Sur une table on trouvait du pain, du beurre, du fromage et des saucisses. Chacun avalait une bouchée de temps en temps, et, sous le plafond de feuilles illuminées, cette fête saine et violente donnait aux convives mornes de la salle l’envie de danser aussi, de boire au ventre de ces grosses futailles en mangeant une tranche de pain avec du beurre et un oignon cru.

Le maire qui battait la mesure avec son couteau s’écria : « Sacristi ! ça va bien, c’est comme qui dirait les noces de Ganache. »

Un frisson de rire étouffé courut. Mais l’abbé Picot, ennemi naturel de l’autorité civile, répliqua : « Vous voulez dire de Cana. » L’autre n’accepta pas la leçon. « Non, monsieur le curé, je m’entends ; quand je dis Ganache, c’est Ganache. »
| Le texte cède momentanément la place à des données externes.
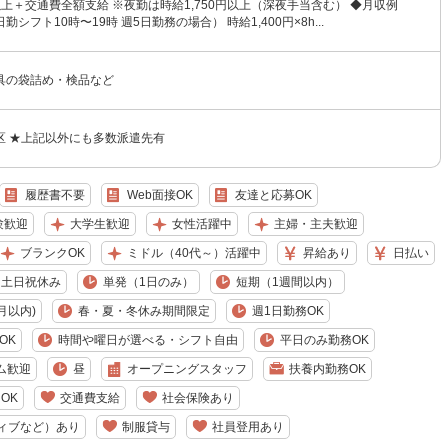
円以上＋交通費全額支給 ※夜勤は時給1,750円以上（深夜手当含む） ◆月収例
（日勤シフト10時〜19時 週5日勤務の場合） 時給1,400円×8h...
具の袋詰め・検品など
区 ★上記以外にも多数派遣先有
履歴書不要
Web面接OK
友達と応募OK
験歓迎
大学生歓迎
女性活躍中
主婦・主夫歓迎
ブランクOK
ミドル（40代～）活躍中
昇給あり
日払い
土日祝休み
単発（1日のみ）
短期（1週間以内）
月以内)
春・夏・冬休み期間限定
週1日勤務OK
OK
時間や曜日が選べる・シフト自由
平日のみ勤務OK
ム歓迎
昼
オープニングスタッフ
扶養内勤務OK
OK
交通費支給
社会保険あり
ィブなど）あり
制服貸与
社員登用あり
On se leva et on passa dans le salon. Puis on alla se mêler un peu au populaire en goguette. Puis les invités se retirèrent.

Le baron et la baronne eurent à voix basse une sorte de querelle. Mme  Adélaïde, plus essoufflée que jamais, semblait refuser ce que demandait son mari ; enfin elle dit, presque haut : « Non, mon ami, je ne peux pas, je ne saurais comment m’y prendre. »

Petit père alors, la quittant brusquement, s’approcha de Jeanne. « Veux-tu faire un tour avec moi, fillette ? » Tout émue, elle répondit : « Comme tu voudras, papa. » Ils sortirent.